Please don't use "revolutionised", "promising" on a scientific abstract... If it has revolutionised, tell me instead what was the important thing that made it happen. If it is promising, tell me instead why.

Appart from that, the second sentence says:

> Although large language models (LLMs) show promise in mathematical reasoning, their advancement in formal theorem proving is hindered by a lack of training data.

Is it really? Of hindered by unsuitable model architecture? Because you could perefectly say that Lean is an AI capable of theorem proving... I feel that that sentence should be the potential conclusion of the paper, not the first observation. Like, "we used more training data and it works better, if we scale theorem proving training data, we can have the performance that we want, so training data is actually hindering the advancement in formal theorem proving on LLMs".
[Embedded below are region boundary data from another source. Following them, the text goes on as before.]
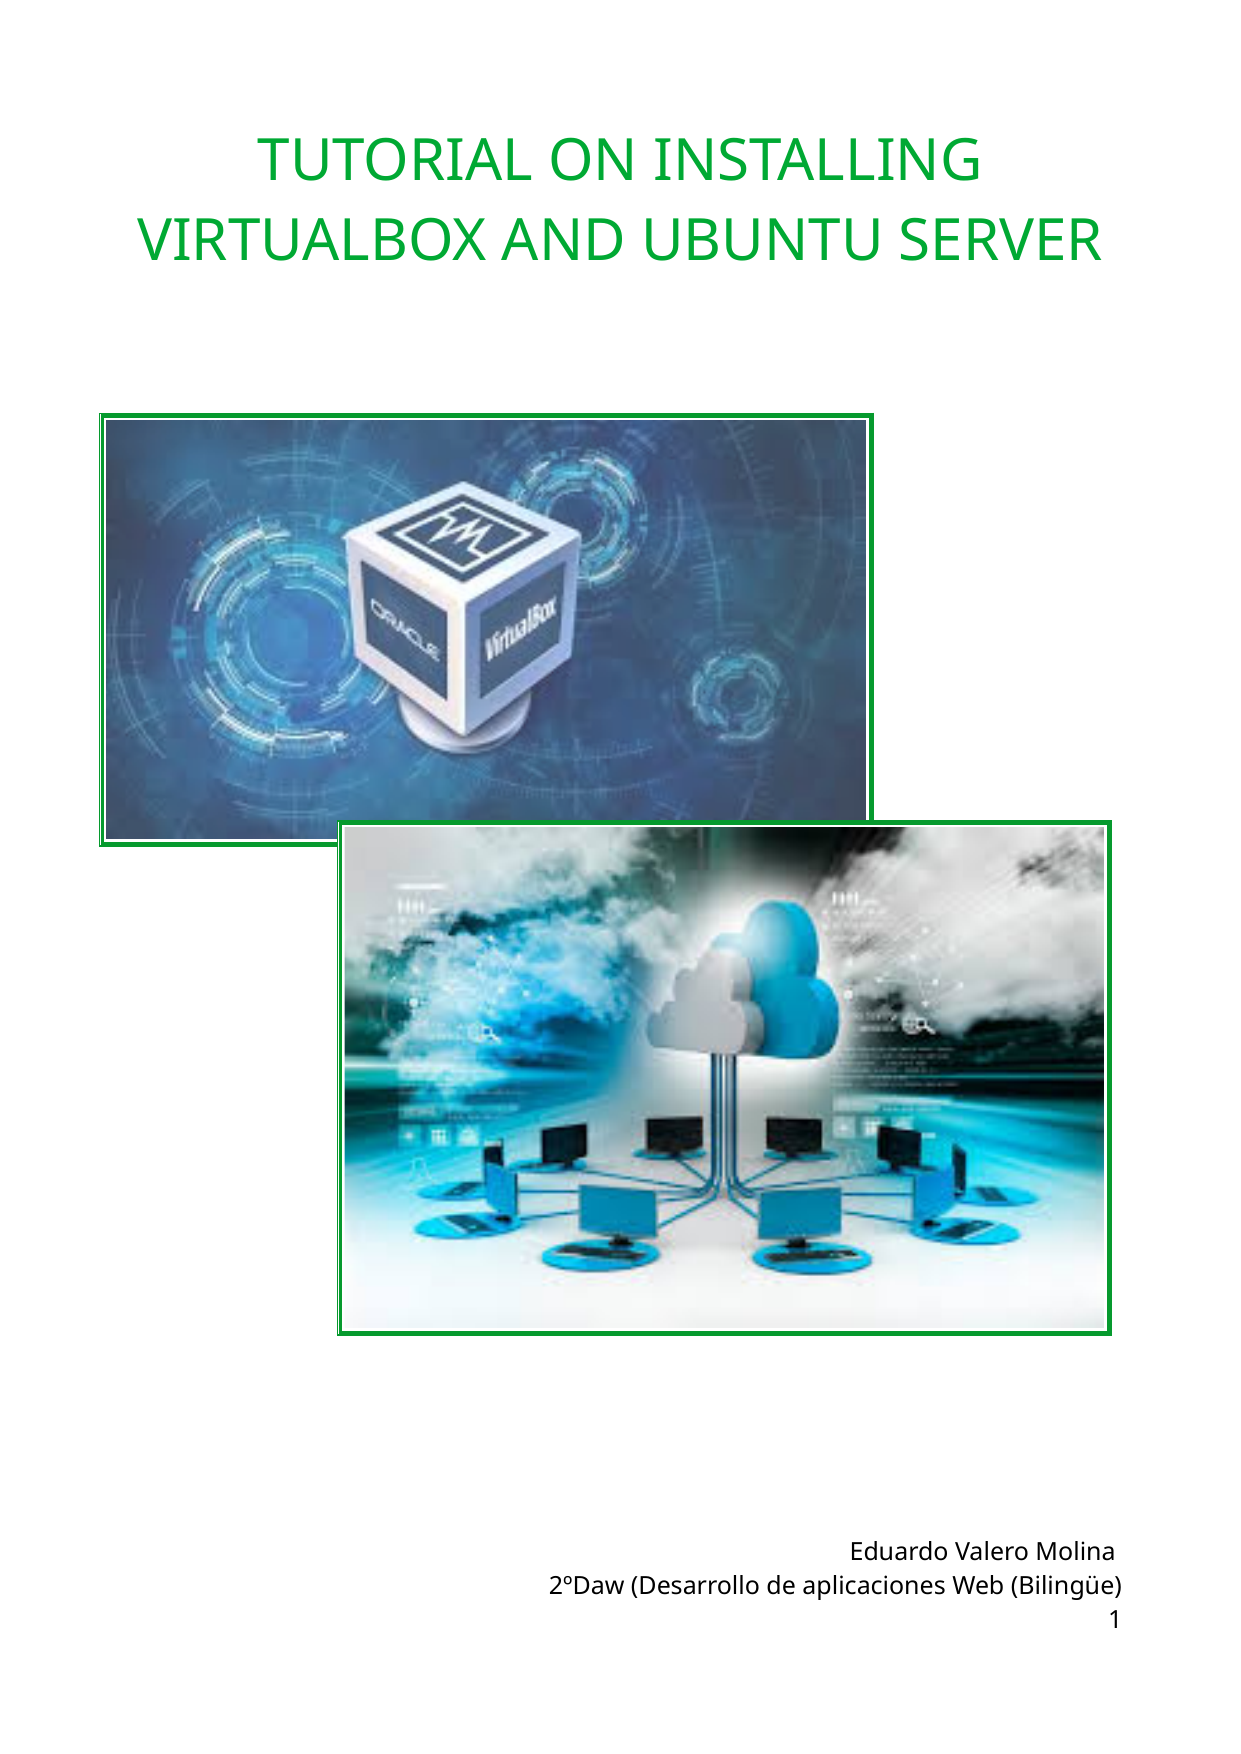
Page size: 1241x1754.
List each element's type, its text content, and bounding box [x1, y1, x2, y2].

text TUTORIAL ON INSTALLING VIRTUALBOX AND UBUNTU SERVER [118, 118, 1122, 277]
picture [344, 827, 1104, 1328]
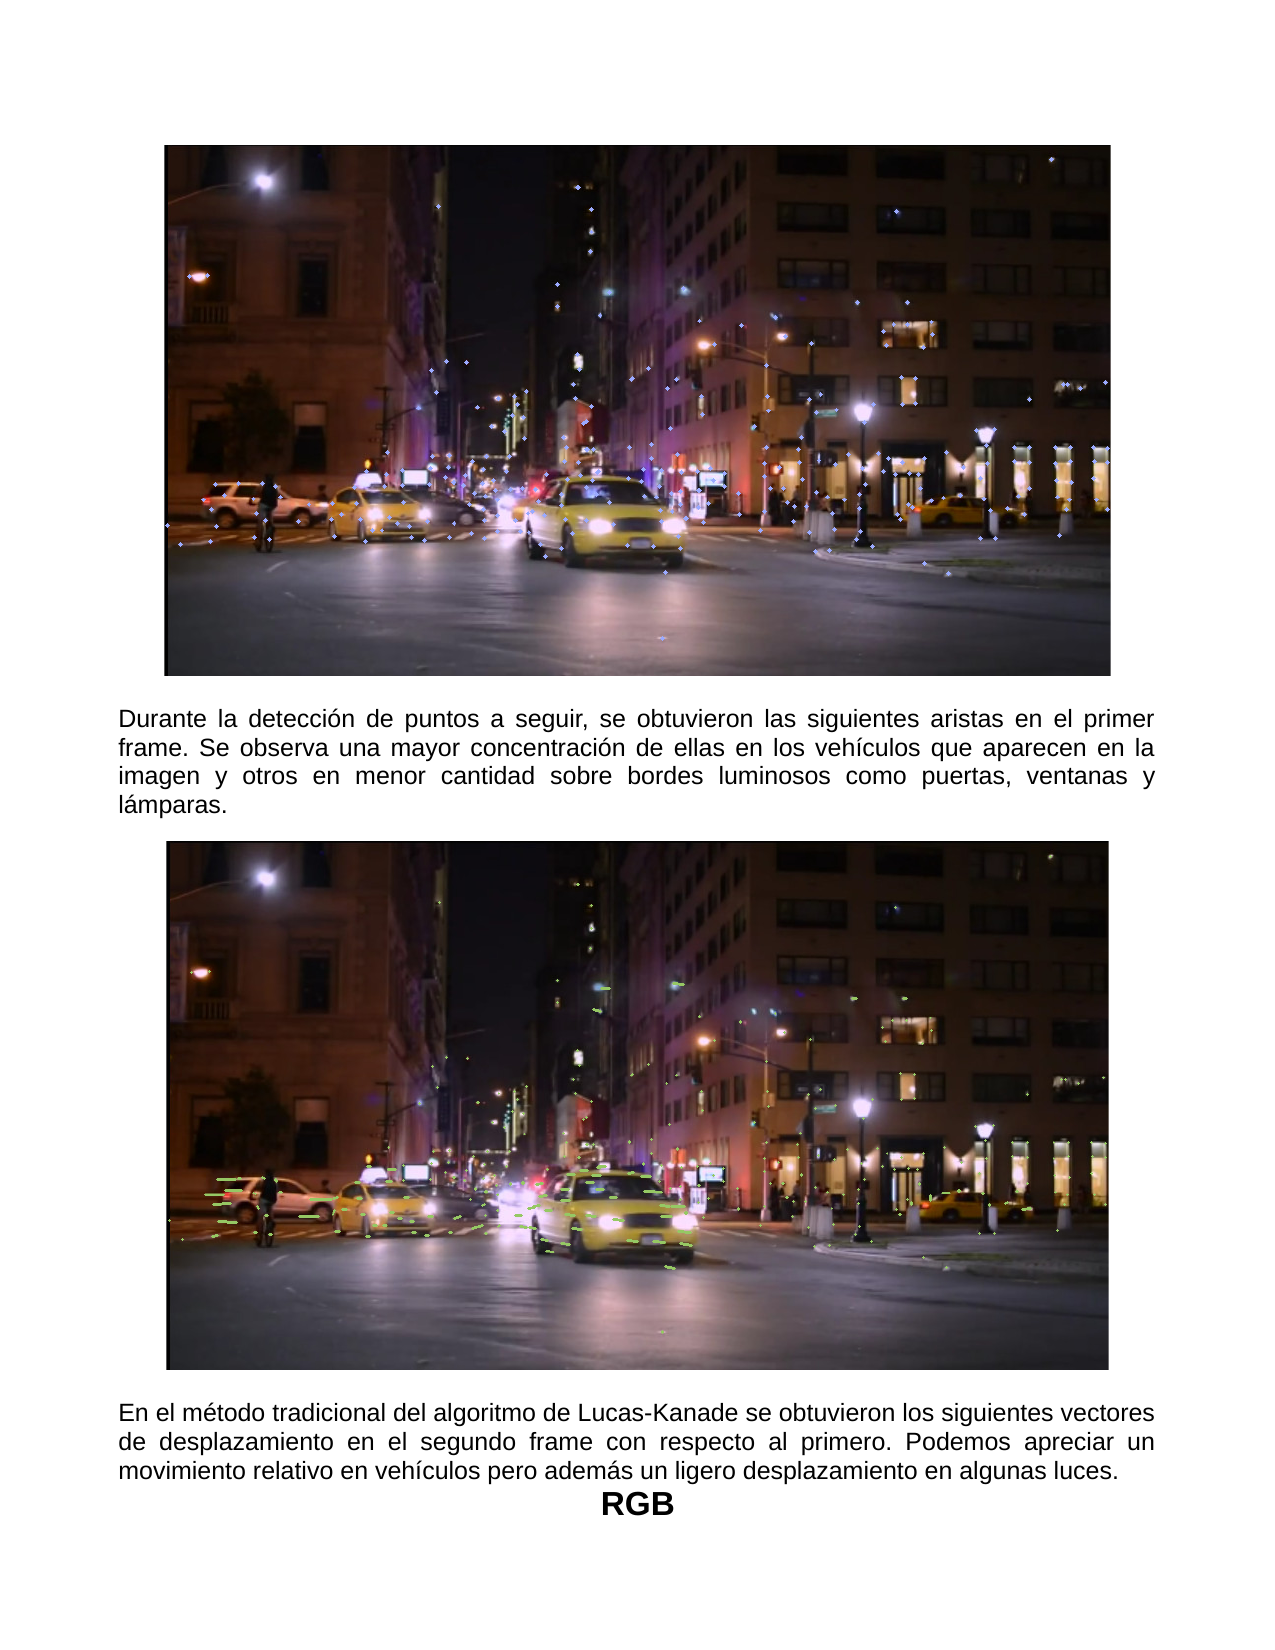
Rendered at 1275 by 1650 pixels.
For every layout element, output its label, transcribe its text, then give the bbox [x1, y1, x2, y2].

picture [164, 145, 1111, 676]
picture [166, 841, 1109, 1370]
text RGB [118, 1484, 1157, 1523]
text Durante la detección de puntos a seguir, se obtuvieron las siguientes aristas en el primer frame. Se observa una mayor concentración de ellas en los vehículos que aparecen en la imagen y otros en menor cantidad sobre bordes luminosos como puertas, ventanas y lámparas. [118, 704, 1157, 819]
text En el método tradicional del algoritmo de Lucas-Kanade se obtuvieron los siguientes vectores de desplazamiento en el segundo frame con respecto al primero. Podemos apreciar un movimiento relativo en vehículos pero además un ligero desplazamiento en algunas luces. [118, 1398, 1157, 1484]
replies(2): >>41844619 #>>41847136 #
1. versteegen ◴[] No.41847136[source]
> their advancement in formal theorem proving is hindered by a lack of training data

'Formal' which here means inputs to a proof verifier/proof assistant, and I think most people would accept it as a given that by the extremely data-hungry standards of LLMs there is a severe lack of such data, and that this is a severe hindrance to getting an LLM to generalise. The question is how they might scale with more training data.

replies(1): >>41848923 #
2. Loic ◴[] No.41848923[source]
Formally proving with a system based on probabilities (temperature, etc.) is for me an oxymoron. But I am not a mathematician.

Edit: Ok, they generate proofs with the LLM, then they validate them with the Lean 4 environment. I am not sure if this is better than generating cooking recipes with a LLM and asking a cook if they make sense or not.

replies(1): >>41850067 #
3. nrfulton ◴[] No.41850067[source]
> Formally proving with a system based on probabilities (temperature, etc.) is for me an oxymoron. But I am not a mathematician.
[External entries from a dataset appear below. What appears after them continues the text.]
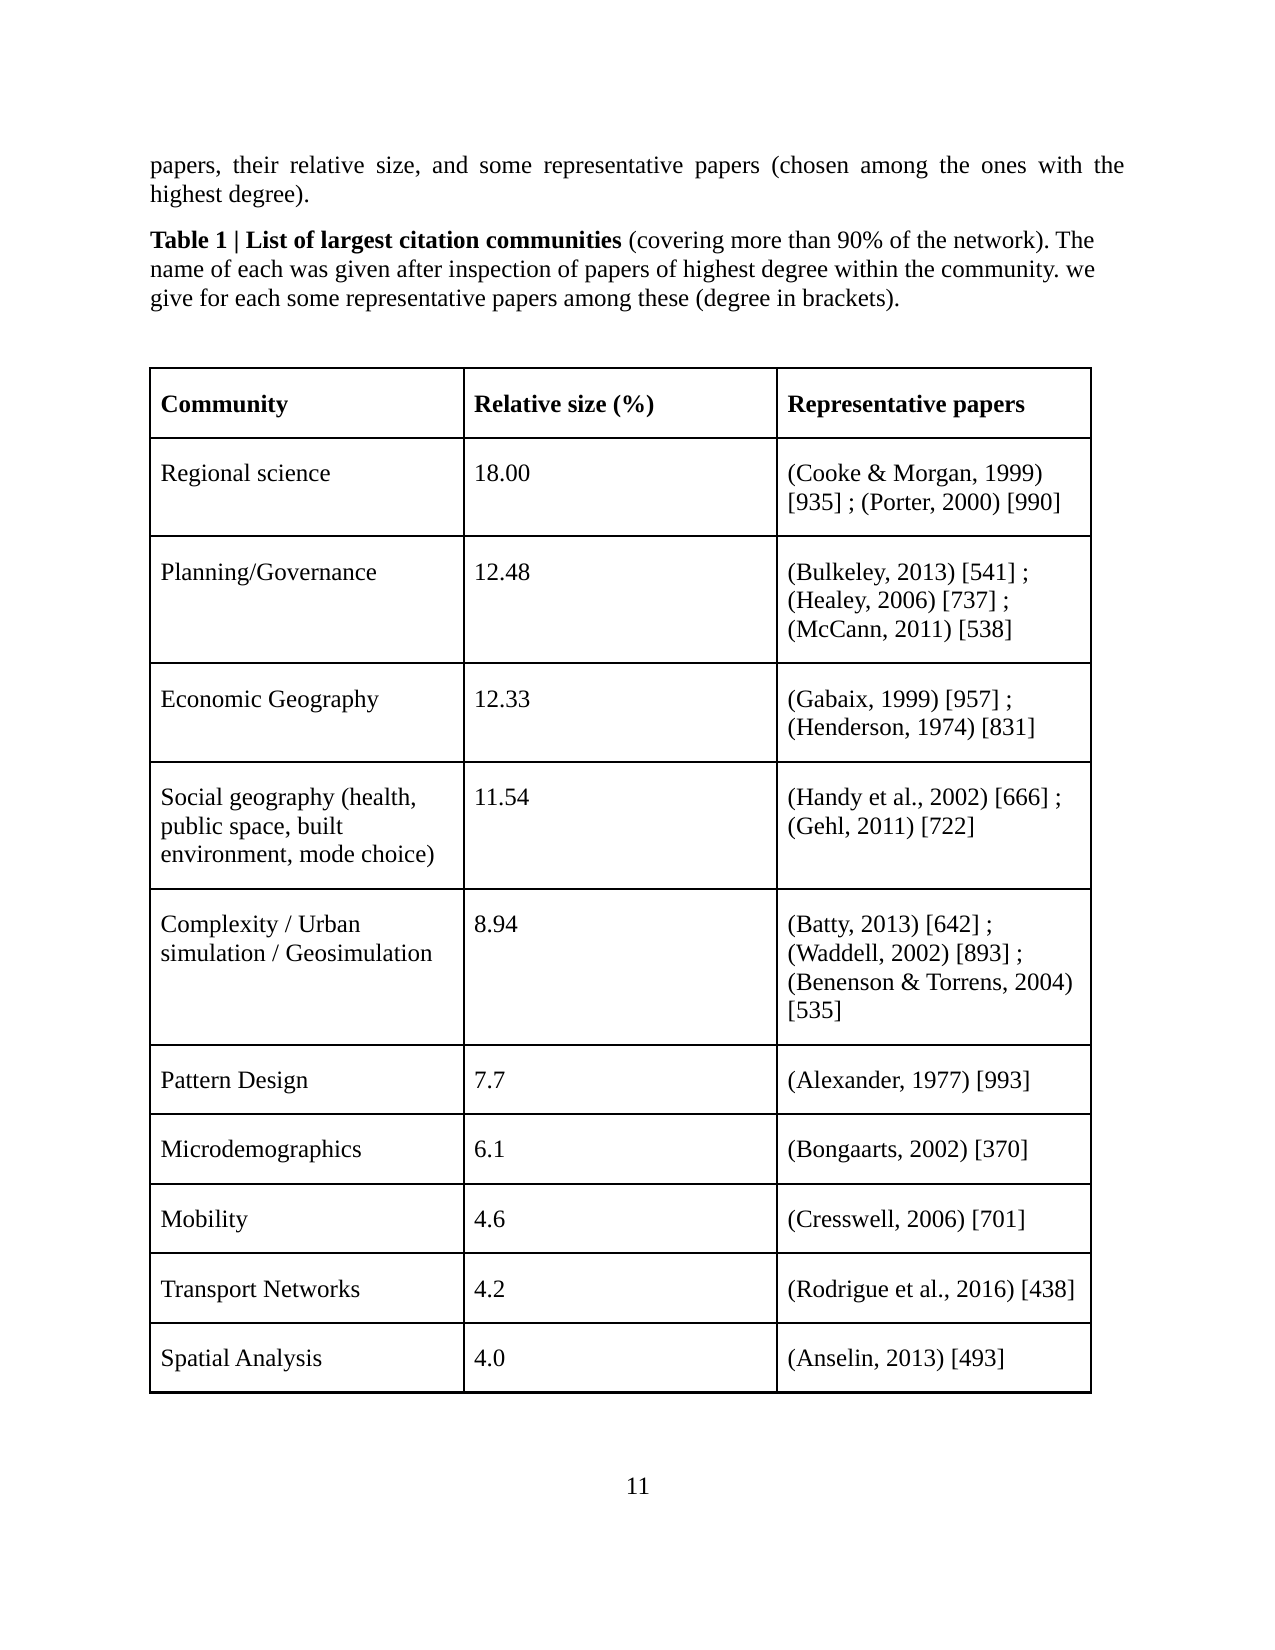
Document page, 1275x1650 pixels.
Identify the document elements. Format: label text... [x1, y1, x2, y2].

table_cell 12.33 [465, 664, 776, 761]
table_cell Transport Networks [151, 1254, 463, 1322]
text papers, their relative size, and some representative papers (chosen among the ones with the highest degree). [150, 150, 1125, 207]
table_cell (Batty, 2013) [642] ; (Waddell, 2002) [893] ; (Benenson & Torrens, 2004) [535] [778, 890, 1090, 1043]
table_cell 7.7 [465, 1046, 776, 1113]
table_cell Pattern Design [151, 1046, 463, 1113]
table_cell (Cresswell, 2006) [701] [778, 1185, 1090, 1252]
table_cell Regional science [151, 439, 463, 535]
table_cell 4.6 [465, 1185, 776, 1252]
text Table 1 | List of largest citation communities (covering more than 90% of the network). The name of each was given after inspection of papers of highest degree within the community. we give for each some representative papers among these (degree in brackets). [150, 225, 1125, 312]
table_cell (Bongaarts, 2002) [370] [778, 1115, 1090, 1183]
table_cell 11.54 [465, 763, 776, 888]
table_cell Spatial Analysis [151, 1324, 463, 1391]
table_cell (Bulkeley, 2013) [541] ; (Healey, 2006) [737] ; (McCann, 2011) [538] [778, 537, 1090, 662]
table_cell (Rodrigue et al., 2016) [438] [778, 1254, 1090, 1322]
table_cell (Handy et al., 2002) [666] ; (Gehl, 2011) [722] [778, 763, 1090, 888]
table_cell 18.00 [465, 439, 776, 535]
table_cell (Cooke & Morgan, 1999) [935] ; (Porter, 2000) [990] [778, 439, 1090, 535]
table_cell Social geography (health, public space, built environment, mode choice) [151, 763, 463, 888]
table_cell 4.0 [465, 1324, 776, 1391]
table_cell 12.48 [465, 537, 776, 662]
table_cell Planning/Governance [151, 537, 463, 662]
table_header Relative size (%) [465, 369, 776, 437]
table_cell Mobility [151, 1185, 463, 1252]
table_cell Microdemographics [151, 1115, 463, 1183]
table_cell Economic Geography [151, 664, 463, 761]
table_cell 6.1 [465, 1115, 776, 1183]
table_cell (Gabaix, 1999) [957] ; (Henderson, 1974) [831] [778, 664, 1090, 761]
table_cell Complexity / Urban simulation / Geosimulation [151, 890, 463, 1043]
table_cell (Anselin, 2013) [493] [778, 1324, 1090, 1391]
table_header Community [151, 369, 463, 437]
table_cell 4.2 [465, 1254, 776, 1322]
table_cell 8.94 [465, 890, 776, 1043]
table_cell (Alexander, 1977) [993] [778, 1046, 1090, 1113]
table_header Representative papers [778, 369, 1090, 437]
In the context of automated theorem proving, proof search and proof checking could not be more different.

Proof search is undecidable for most logics. For that reason, heuristics are commonly used to guide proof search. This has always been the case; heuristic proof search predates the use of LLMs for theorem proving by decades.

Proof checking, on the other hand, is not just decidable but usually quite tractable and cheap. Therefore, proof checkers are typically deterministic and fast. Ideally the checker is also implemented in small amount of relatively simple and heavily audited code.
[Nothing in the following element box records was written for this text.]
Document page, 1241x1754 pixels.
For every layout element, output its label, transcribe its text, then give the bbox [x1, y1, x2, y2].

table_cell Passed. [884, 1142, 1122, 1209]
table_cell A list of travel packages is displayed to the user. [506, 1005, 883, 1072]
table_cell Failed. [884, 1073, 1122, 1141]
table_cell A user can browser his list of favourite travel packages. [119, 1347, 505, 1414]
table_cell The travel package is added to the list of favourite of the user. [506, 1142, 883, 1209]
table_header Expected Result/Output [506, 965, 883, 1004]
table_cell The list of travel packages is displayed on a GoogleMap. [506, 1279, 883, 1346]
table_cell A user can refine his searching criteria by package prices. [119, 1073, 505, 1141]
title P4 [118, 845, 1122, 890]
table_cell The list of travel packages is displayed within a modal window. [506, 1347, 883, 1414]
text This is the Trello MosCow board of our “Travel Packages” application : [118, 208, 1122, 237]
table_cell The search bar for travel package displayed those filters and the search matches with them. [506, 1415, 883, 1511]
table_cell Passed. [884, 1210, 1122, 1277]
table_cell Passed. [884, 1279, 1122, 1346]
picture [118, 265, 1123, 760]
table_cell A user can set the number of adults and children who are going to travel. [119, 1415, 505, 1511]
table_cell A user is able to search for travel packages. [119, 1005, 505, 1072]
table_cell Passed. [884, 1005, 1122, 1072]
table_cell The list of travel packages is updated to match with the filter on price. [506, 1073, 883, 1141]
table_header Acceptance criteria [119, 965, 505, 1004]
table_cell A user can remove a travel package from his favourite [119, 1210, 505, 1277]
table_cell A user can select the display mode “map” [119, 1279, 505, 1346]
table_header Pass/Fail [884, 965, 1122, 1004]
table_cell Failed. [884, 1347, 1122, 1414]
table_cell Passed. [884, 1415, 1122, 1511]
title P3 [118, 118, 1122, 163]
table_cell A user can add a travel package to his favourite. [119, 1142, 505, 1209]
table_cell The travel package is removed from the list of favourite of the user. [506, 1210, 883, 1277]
For a high-level description of how provers are typically architected, see https://www.pls-lab.org/en/de_Bruijn_criterion (or https://lawrencecpaulson.github.io/2022/01/05/LCF.html which is linked to at the bottom of the above page and goes into a bit more historical detail and nuance).

> I am not sure if this is better than generating cooking recipes with a LLM and asking a cook if they make sense or not.

Conceptually it's not at all similar to asking a cook if a recipe is "correct". For lean proofs, "correct" has an entirely precise meaning. The "cook" (i.e., proof checker) is basically free (much less than $0.01/hr). The cook (proof checker) takes at most a few seconds to read and respond to any particular recipe. And the cook (i.e., checker) never makes mistakes.

The relationship between asking a cook if a recipe is good and asking Lean to check a proof is approximately the difference between asking a mediocre human computer to compute a derivative and asking a modern mechanical computer to do the same (using a classical algorithm for doing so, not an LLM; no one is using LLMs to check proofs -- there's really no point to doing so, because the checking problem is easy).